------ Available data
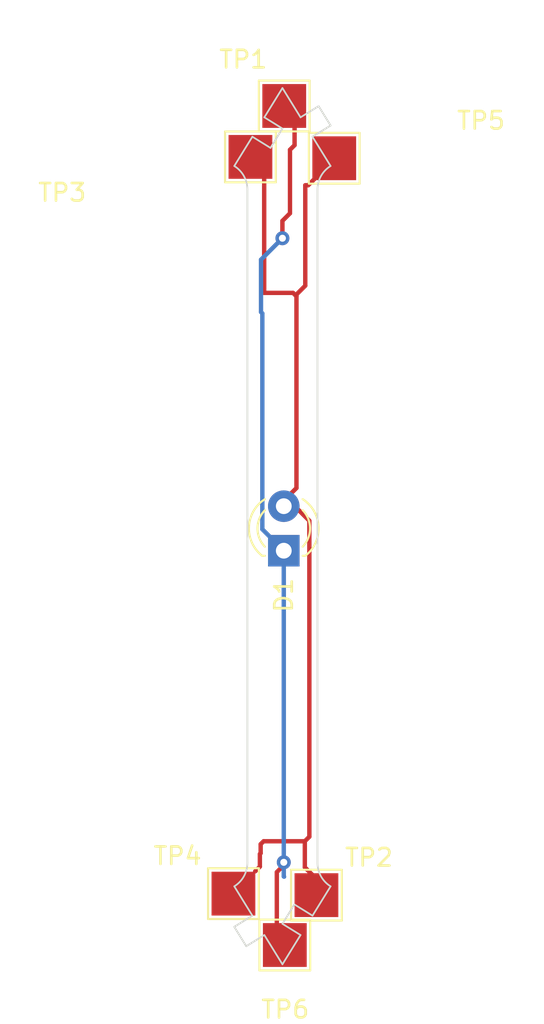
<source format=kicad_pcb>
(kicad_pcb (version 20211014) (generator pcbnew)

  (general
    (thickness 1.6)
  )

  (paper "A4")
  (layers
    (0 "F.Cu" signal)
    (31 "B.Cu" signal)
    (32 "B.Adhes" user "B.Adhesive")
    (33 "F.Adhes" user "F.Adhesive")
    (34 "B.Paste" user)
    (35 "F.Paste" user)
    (36 "B.SilkS" user "B.Silkscreen")
    (37 "F.SilkS" user "F.Silkscreen")
    (38 "B.Mask" user)
    (39 "F.Mask" user)
    (40 "Dwgs.User" user "User.Drawings")
    (41 "Cmts.User" user "User.Comments")
    (42 "Eco1.User" user "User.Eco1")
    (43 "Eco2.User" user "User.Eco2")
    (44 "Edge.Cuts" user)
    (45 "Margin" user)
    (46 "B.CrtYd" user "B.Courtyard")
    (47 "F.CrtYd" user "F.Courtyard")
    (48 "B.Fab" user)
    (49 "F.Fab" user)
    (50 "User.1" user)
    (51 "User.2" user)
    (52 "User.3" user)
    (53 "User.4" user)
    (54 "User.5" user)
    (55 "User.6" user)
    (56 "User.7" user)
    (57 "User.8" user)
    (58 "User.9" user)
  )

  (setup
    (pad_to_mask_clearance 0)
    (pcbplotparams
      (layerselection 0x00010f0_ffffffff)
      (disableapertmacros false)
      (usegerberextensions false)
      (usegerberattributes true)
      (usegerberadvancedattributes true)
      (creategerberjobfile true)
      (svguseinch false)
      (svgprecision 6)
      (excludeedgelayer true)
      (plotframeref false)
      (viasonmask false)
      (mode 1)
      (useauxorigin false)
      (hpglpennumber 1)
      (hpglpenspeed 20)
      (hpglpendiameter 15.000000)
      (dxfpolygonmode true)
      (dxfimperialunits true)
      (dxfusepcbnewfont true)
      (psnegative false)
      (psa4output false)
      (plotreference true)
      (plotvalue true)
      (plotinvisibletext false)
      (sketchpadsonfab false)
      (subtractmaskfromsilk false)
      (outputformat 1)
      (mirror false)
      (drillshape 0)
      (scaleselection 1)
      (outputdirectory "single_led_notched/")
    )
  )

  (net 0 "")
  (net 1 "GND")
  (net 2 "+5V")

  (footprint "TestPoint:TestPoint_Pad_2.5x2.5mm" (layer "F.Cu") (at 164.425336 139.033955))

  (footprint "TestPoint:TestPoint_Pad_2.5x2.5mm" (layer "F.Cu") (at 165.442302 96.98787))

  (footprint "LED_THT:LED_D3.0mm" (layer "F.Cu") (at 162.56 119.38 90))

  (footprint "TestPoint:TestPoint_Pad_2.5x2.5mm" (layer "F.Cu") (at 162.618878 141.879611))

  (footprint "TestPoint:TestPoint_Pad_2.5x2.5mm" (layer "F.Cu") (at 160.656658 96.909952))

  (footprint "TestPoint:TestPoint_Pad_2.5x2.5mm" (layer "F.Cu") (at 159.685813 138.946545))

  (footprint "TestPoint:TestPoint_Pad_2.5x2.5mm" (layer "F.Cu") (at 162.586933 94.004301))

  (gr_line (start 160.766941 95.75845) (end 159.733666 97.430324) (layer "Edge.Cuts") (width 0.1) (tstamp 05d3e08e-e1f9-46cf-93d0-836d1306d03a))
  (gr_line (start 162.483666 92.98073) (end 161.450391 94.652604) (layer "Edge.Cuts") (width 0.1) (tstamp 0b4c0f05-c855-4742-bad2-dbf645d5842b))
  (gr_line (start 164.483666 98.775527) (end 164.483666 137.185933) (layer "Edge.Cuts") (width 0.1) (tstamp 12c8f4c9-cb79-4390-b96c-a717c693de17))
  (gr_arc (start 164.483666 98.775527) (mid 164.683834 98.00545) (end 165.233666 97.430324) (layer "Edge.Cuts") (width 0.1) (tstamp 12f8e43c-8f83-48d3-a9b5-5f3ebc0b6c43))
  (gr_arc (start 160.483666 137.185933) (mid 160.283498 137.95601) (end 159.733666 138.531137) (layer "Edge.Cuts") (width 0.1) (tstamp 1c052668-6749-425a-9a77-35f046c8aa39))
  (gr_line (start 164.550216 94.014005) (end 163.516941 94.652604) (layer "Edge.Cuts") (width 0.1) (tstamp 282c8e53-3acc-42f0-a92a-6aa976b97a93))
  (gr_arc (start 165.233666 138.531137) (mid 164.683834 137.95601) (end 164.483666 137.185933) (layer "Edge.Cuts") (width 0.1) (tstamp 4344bc11-e822-474b-8d61-d12211e719b1))
  (gr_line (start 164.200391 95.75845) (end 165.233666 95.119851) (layer "Edge.Cuts") (width 0.1) (tstamp 5f38bdb2-3657-474e-8e86-d6bb0b298110))
  (gr_arc (start 159.733666 97.430324) (mid 160.283498 98.00545) (end 160.483666 98.775527) (layer "Edge.Cuts") (width 0.1) (tstamp 6bd46644-7209-4d4d-acd8-f4c0d045bc61))
  (gr_line (start 163.516941 94.652604) (end 162.483666 92.98073) (layer "Edge.Cuts") (width 0.1) (tstamp 83c5181e-f5ee-453c-ae5c-d7256ba8837d))
  (gr_line (start 160.766941 140.20301) (end 159.733666 138.531137) (layer "Edge.Cuts") (width 0.1) (tstamp 9db16341-dac0-4aab-9c62-7d88c111c1ce))
  (gr_line (start 162.483666 142.98073) (end 161.450391 141.308856) (layer "Edge.Cuts") (width 0.1) (tstamp aa047297-22f8-4de0-a969-0b3451b8e164))
  (gr_line (start 160.417116 141.947455) (end 159.733666 140.841609) (layer "Edge.Cuts") (width 0.1) (tstamp ab8b0540-9c9f-4195-88f5-7bed0b0a8ed6))
  (gr_line (start 163.167116 139.564411) (end 162.483666 140.670257) (layer "Edge.Cuts") (width 0.1) (tstamp b0b4c3cb-e7ea-49c0-8162-be3bbab3e4ec))
  (gr_line (start 164.200391 140.20301) (end 163.167116 139.564411) (layer "Edge.Cuts") (width 0.1) (tstamp b794d099-f823-4d35-9755-ca1c45247ee9))
  (gr_line (start 159.733666 140.841609) (end 160.766941 140.20301) (layer "Edge.Cuts") (width 0.1) (tstamp b7d06af4-a5b1-447f-9b1a-8b44eb1cc204))
  (gr_line (start 160.483666 137.185933) (end 160.483666 98.775527) (layer "Edge.Cuts") (width 0.1) (tstamp befdfbe5-f3e5-423b-a34e-7bba3f218536))
  (gr_line (start 161.450391 94.652604) (end 162.483666 95.291203) (layer "Edge.Cuts") (width 0.1) (tstamp ca5b6af8-ca05-4338-b852-b51f2b49b1db))
  (gr_line (start 165.233666 95.119851) (end 164.550216 94.014005) (layer "Edge.Cuts") (width 0.1) (tstamp d72c89a6-7578-4468-964e-2a845431195f))
  (gr_line (start 165.233666 138.531137) (end 164.200391 140.20301) (layer "Edge.Cuts") (width 0.1) (tstamp db742b9e-1fed-4e0c-b783-f911ab5116aa))
  (gr_line (start 163.516941 141.308856) (end 162.483666 142.98073) (layer "Edge.Cuts") (width 0.1) (tstamp df3dc9a2-ba40-4c3a-87fe-61cc8e23d71b))
  (gr_line (start 161.450391 141.308856) (end 160.417116 141.947455) (layer "Edge.Cuts") (width 0.1) (tstamp e79c8e11-ed47-4701-ae80-a54cdb6682a5))
  (gr_line (start 162.483666 140.670257) (end 163.516941 141.308856) (layer "Edge.Cuts") (width 0.1) (tstamp e87a6f80-914f-4f62-9c9f-9ba62a88ee3d))
  (gr_line (start 162.483666 95.291203) (end 161.800216 96.397049) (layer "Edge.Cuts") (width 0.1) (tstamp ea2ea877-1ce1-4cd6-ad19-1da87f51601d))
  (gr_line (start 165.233666 97.430324) (end 164.200391 95.75845) (layer "Edge.Cuts") (width 0.1) (tstamp eaa0d51a-ee4e-4d3a-a801-bddb7027e94c))
  (gr_line (start 161.800216 96.397049) (end 160.766941 95.75845) (layer "Edge.Cuts") (width 0.1) (tstamp f699494a-77d6-4c73-bd50-29c1c1c5b879))

  (segment (start 163.176576 94.593944) (end 162.586933 94.004301) (width 0.25) (layer "F.Cu") (net 1) (tstamp 026aa670-5c22-48ee-9345-8a952fe95617))
  (segment (start 162.56 137.16) (end 162.532547 137.187453) (width 0.25) (layer "F.Cu") (net 1) (tstamp 04062639-dc06-4b1c-b194-e4ae4527f285))
  (segment (start 163.711857 94.689076) (end 162.721874 93.699093) (width 0.25) (layer "F.Cu") (net 1) (tstamp 050c096f-9893-4f2c-b319-c3bff8345fb8))
  (segment (start 163.176576 96.241274) (end 163.176576 94.593944) (width 0.25) (layer "F.Cu") (net 1) (tstamp 0fbac1b5-fd8c-41c1-99b9-1f65c7d6b976))
  (segment (start 162.162233 137.721405) (end 162.162233 141.422966) (width 0.25) (layer "F.Cu") (net 1) (tstamp 2338f5a8-97d8-4c93-a16f-7a464b9f7f7c))
  (segment (start 162.56 137.16) (end 162.418123 137.16) (width 0.25) (layer "F.Cu") (net 1) (tstamp 34e92072-f6ea-4c6e-88ae-d1851aa32af2))
  (segment (start 162.162233 141.422966) (end 162.618878 141.879611) (width 0.25) (layer "F.Cu") (net 1) (tstamp 510b0fa9-7242-4ea8-b06b-d537d9cda430))
  (segment (start 162.482335 101.551411) (end 162.482335 100.560551) (width 0.25) (layer "F.Cu") (net 1) (tstamp 63e6dc15-8d33-4c8a-a948-9e99c7f78fd8))
  (segment (start 162.914768 96.503082) (end 163.176576 96.241274) (width 0.25) (layer "F.Cu") (net 1) (tstamp 8fe437b3-5971-4b89-87f3-45baa0f5b602))
  (segment (start 162.56 137.16) (end 162.56 137.323638) (width 0.25) (layer "F.Cu") (net 1) (tstamp 9111146e-1ab7-4aba-b565-67fc26a287ff))
  (segment (start 162.914768 100.128118) (end 162.914768 96.503082) (width 0.25) (layer "F.Cu") (net 1) (tstamp c3306705-d464-4023-b6ab-f696c6230f14))
  (segment (start 162.56 137.323638) (end 162.162233 137.721405) (width 0.25) (layer "F.Cu") (net 1) (tstamp f3c72619-0e00-4db5-8088-29c58e7fa2ad))
  (segment (start 162.482335 100.560551) (end 162.914768 100.128118) (width 0.25) (layer "F.Cu") (net 1) (tstamp f6181b4a-72b0-4242-b99a-7ccab2dc0493))
  (via (at 162.56 137.16) (size 0.8) (drill 0.4) (layers "F.Cu" "B.Cu") (net 1) (tstamp 9c98a201-4b69-42b1-a779-99bc01875d0d))
  (via (at 162.482335 101.551411) (size 0.8) (drill 0.4) (layers "F.Cu" "B.Cu") (net 1) (tstamp e81e35ae-9f99-4fcb-b0cb-2c05681a28ec))
  (segment (start 161.260474 102.773272) (end 162.482335 101.551411) (width 0.25) (layer "B.Cu") (net 1) (tstamp 1fa7fda8-f576-4582-a4b4-6f69b99ad149))
  (segment (start 161.260474 105.764724) (end 161.260474 102.773272) (width 0.25) (layer "B.Cu") (net 1) (tstamp 3aae38d8-a2e4-443e-a9c6-91485a832df5))
  (segment (start 162.56 137.16) (end 162.56 137.963695) (width 0.25) (layer "B.Cu") (net 1) (tstamp 6f43579e-d448-44f6-bcbd-7df746c9dd49))
  (segment (start 162.56 119.38) (end 162.56 137.16) (width 0.25) (layer "B.Cu") (net 1) (tstamp 6f9be051-c3f7-49d0-8bb0-057d2d3ea6cc))
  (segment (start 162.56 119.38) (end 161.335489 118.155489) (width 0.25) (layer "B.Cu") (net 1) (tstamp 7efcf471-5431-4330-8891-70747dd37b6a))
  (segment (start 162.56 137.963695) (end 162.577583 137.981278) (width 0.25) (layer "B.Cu") (net 1) (tstamp 9514497a-9d81-4fa8-852d-dc8955d6afe8))
  (segment (start 161.335489 118.155489) (end 161.335489 105.839739) (width 0.25) (layer "B.Cu") (net 1) (tstamp 9598e4e2-099c-447c-8d14-129a049c4e2f))
  (segment (start 161.335489 105.839739) (end 161.260474 105.764724) (width 0.25) (layer "B.Cu") (net 1) (tstamp c5ac333a-85e2-421d-b10b-272b26d294ad))
  (segment (start 162.56 119.38) (end 161.835489 120.104511) (width 0.25) (layer "B.Cu") (net 1) (tstamp fe8343d7-4e79-44fa-8238-a34da9c025cc))
  (segment (start 163.284511 115.803274) (end 163.284511 104.864511) (width 0.25) (layer "F.Cu") (net 2) (tstamp 056c4346-9d8d-4d68-a11a-c582766b4c08))
  (segment (start 163.284511 104.864511) (end 163.088387 104.668387) (width 0.25) (layer "F.Cu") (net 2) (tstamp 17e35711-55e9-4bd3-a7e7-9262c8ab2568))
  (segment (start 163.761899 137.445709) (end 164.830971 138.514781) (width 0.25) (layer "F.Cu") (net 2) (tstamp 196a9e4e-3e92-4949-b078-98d411c5779e))
  (segment (start 163.188339 116.84) (end 164.020664 117.672325) (width 0.25) (layer "F.Cu") (net 2) (tstamp 31185b93-0c1f-4d75-bfe5-1df601ab785b))
  (segment (start 162.56 116.84) (end 163.188339 116.84) (width 0.25) (layer "F.Cu") (net 2) (tstamp 35ee843c-4628-498b-bcf6-19e5ecf2e353))
  (segment (start 161.194904 136.68762) (end 161.194904 137.406732) (width 0.25) (layer "F.Cu") (net 2) (tstamp 45ab63b2-69a7-4901-a31d-21ac38882192))
  (segment (start 161.441647 97.715461) (end 160.511371 96.785185) (width 0.25) (layer "F.Cu") (net 2) (tstamp 48b118f5-cb7c-43fc-b577-524614954c90))
  (segment (start 163.761899 135.958101) (end 161.40841 135.958101) (width 0.25) (layer "F.Cu") (net 2) (tstamp 52281a8d-9e32-4a02-9b76-7747c697e85b))
  (segment (start 161.441647 104.668387) (end 161.441647 98.38353) (width 0.25) (layer "F.Cu") (net 2) (tstamp 6a2a8dda-3d45-492a-83ca-3fcabddc834e))
  (segment (start 164.020664 117.672325) (end 164.020664 135.699336) (width 0.25) (layer "F.Cu") (net 2) (tstamp 7342b642-c7fc-4002-bfd0-19b422093d13))
  (segment (start 163.284511 104.864511) (end 163.284511 104.761366) (width 0.25) (layer "F.Cu") (net 2) (tstamp 75add12d-b900-431c-9604-a5dc06c38de4))
  (segment (start 163.088387 104.668387) (end 161.441647 104.668387) (width 0.25) (layer "F.Cu") (net 2) (tstamp 7a73f8e6-6d6b-443b-8499-7eabbd2b2341))
  (segment (start 161.239878 136.126633) (end 161.239878 136.642646) (width 0.25) (layer "F.Cu") (net 2) (tstamp 83050a1f-a156-4f88-9c2f-b9261c390eb7))
  (segment (start 161.40841 135.958101) (end 161.239878 136.126633) (width 0.25) (layer "F.Cu") (net 2) (tstamp 8468016d-0a6a-4ce2-beef-67673f688aec))
  (segment (start 161.239878 136.642646) (end 161.194904 136.68762) (width 0.25) (layer "F.Cu") (net 2) (tstamp 89628ef4-e6ac-4807-85d4-c52f8cf9e136))
  (segment (start 163.787515 104.258362) (end 163.787515 98.528256) (width 0.25) (layer "F.Cu") (net 2) (tstamp a083bf9a-031e-4815-a9e8-a48c23160bca))
  (segment (start 161.194904 137.406732) (end 160.926849 137.674787) (width 0.25) (layer "F.Cu") (net 2) (tstamp a43c0300-1cf5-4793-a686-2c168de41d61))
  (segment (start 162.56 116.527785) (end 163.284511 115.803274) (width 0.25) (layer "F.Cu") (net 2) (tstamp ac5b1293-46d4-4f5b-abcb-baae7054d669))
  (segment (start 163.787515 98.528256) (end 163.954204 98.528256) (width 0.25) (layer "F.Cu") (net 2) (tstamp b27bb8f5-456f-4aba-8556-a2f3e3fb4705))
  (segment (start 163.761899 135.958101) (end 163.761899 137.445709) (width 0.25) (layer "F.Cu") (net 2) (tstamp c0cfc902-11dc-4724-839b-48da8d141dd3))
  (segment (start 163.284511 104.761366) (end 163.787515 104.258362) (width 0.25) (layer "F.Cu") (net 2) (tstamp c346277b-6425-4ca1-8f1b-0a6ebc56c33b))
  (segment (start 161.441647 98.38353) (end 161.441647 97.715461) (width 0.25) (layer "F.Cu") (net 2) (tstamp d73bd75a-8a90-4358-8bb9-8bf0bd5cfd01))
  (segment (start 163.954204 98.528256) (end 164.402567 98.079893) (width 0.25) (layer "F.Cu") (net 2) (tstamp d813d05a-8b3a-4556-9112-33eb0033192b))
  (segment (start 164.020664 135.699336) (end 163.761899 135.958101) (width 0.25) (layer "F.Cu") (net 2) (tstamp e9e5e01c-f4d6-4a09-9021-86688a24622f))
  (segment (start 162.56 116.84) (end 162.56 116.527785) (width 0.25) (layer "F.Cu") (net 2) (tstamp ef8d890d-3c39-4c57-ac60-147780dd031a))

  (group "" (id de370984-7922-4327-a0ba-7cd613995df4)
    (members
      05d3e08e-e1f9-46cf-93d0-836d1306d03a
      0b4c0f05-c855-4742-bad2-dbf645d5842b
      12c8f4c9-cb79-4390-b96c-a717c693de17
      12f8e43c-8f83-48d3-a9b5-5f3ebc0b6c43
      1c052668-6749-425a-9a77-35f046c8aa39
      282c8e53-3acc-42f0-a92a-6aa976b97a93
      4344bc11-e822-474b-8d61-d12211e719b1
      5f38bdb2-3657-474e-8e86-d6bb0b298110
      6bd46644-7209-4d4d-acd8-f4c0d045bc61
      83c5181e-f5ee-453c-ae5c-d7256ba8837d
      9db16341-dac0-4aab-9c62-7d88c111c1ce
      aa047297-22f8-4de0-a969-0b3451b8e164
      ab8b0540-9c9f-4195-88f5-7bed0b0a8ed6
      b0b4c3cb-e7ea-49c0-8162-be3bbab3e4ec
      b794d099-f823-4d35-9755-ca1c45247ee9
      b7d06af4-a5b1-447f-9b1a-8b44eb1cc204
      befdfbe5-f3e5-423b-a34e-7bba3f218536
      ca5b6af8-ca05-4338-b852-b51f2b49b1db
      d72c89a6-7578-4468-964e-2a845431195f
      db742b9e-1fed-4e0c-b783-f911ab5116aa
      df3dc9a2-ba40-4c3a-87fe-61cc8e23d71b
      e79c8e11-ed47-4701-ae80-a54cdb6682a5
      e87a6f80-914f-4f62-9c9f-9ba62a88ee3d
      ea2ea877-1ce1-4cd6-ad19-1da87f51601d
      eaa0d51a-ee4e-4d3a-a801-bddb7027e94c
      f699494a-77d6-4c73-bd50-29c1c1c5b879
    )
  )
)

</source>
------------
_Problem_.
Look above for the line holding "(gr_line (start 159.733666" and the line holding "(gr_line (start 162.483666 140.670257)". Retype both, and every line between them, word for word and nothing else.

_Output_.
  (gr_line (start 159.733666 140.841609) (end 160.766941 140.20301) (layer "Edge.Cuts") (width 0.1) (tstamp b7d06af4-a5b1-447f-9b1a-8b44eb1cc204))
  (gr_line (start 160.483666 137.185933) (end 160.483666 98.775527) (layer "Edge.Cuts") (width 0.1) (tstamp befdfbe5-f3e5-423b-a34e-7bba3f218536))
  (gr_line (start 161.450391 94.652604) (end 162.483666 95.291203) (layer "Edge.Cuts") (width 0.1) (tstamp ca5b6af8-ca05-4338-b852-b51f2b49b1db))
  (gr_line (start 165.233666 95.119851) (end 164.550216 94.014005) (layer "Edge.Cuts") (width 0.1) (tstamp d72c89a6-7578-4468-964e-2a845431195f))
  (gr_line (start 165.233666 138.531137) (end 164.200391 140.20301) (layer "Edge.Cuts") (width 0.1) (tstamp db742b9e-1fed-4e0c-b783-f911ab5116aa))
  (gr_line (start 163.516941 141.308856) (end 162.483666 142.98073) (layer "Edge.Cuts") (width 0.1) (tstamp df3dc9a2-ba40-4c3a-87fe-61cc8e23d71b))
  (gr_line (start 161.450391 141.308856) (end 160.417116 141.947455) (layer "Edge.Cuts") (width 0.1) (tstamp e79c8e11-ed47-4701-ae80-a54cdb6682a5))
  (gr_line (start 162.483666 140.670257) (end 163.516941 141.308856) (layer "Edge.Cuts") (width 0.1) (tstamp e87a6f80-914f-4f62-9c9f-9ba62a88ee3d))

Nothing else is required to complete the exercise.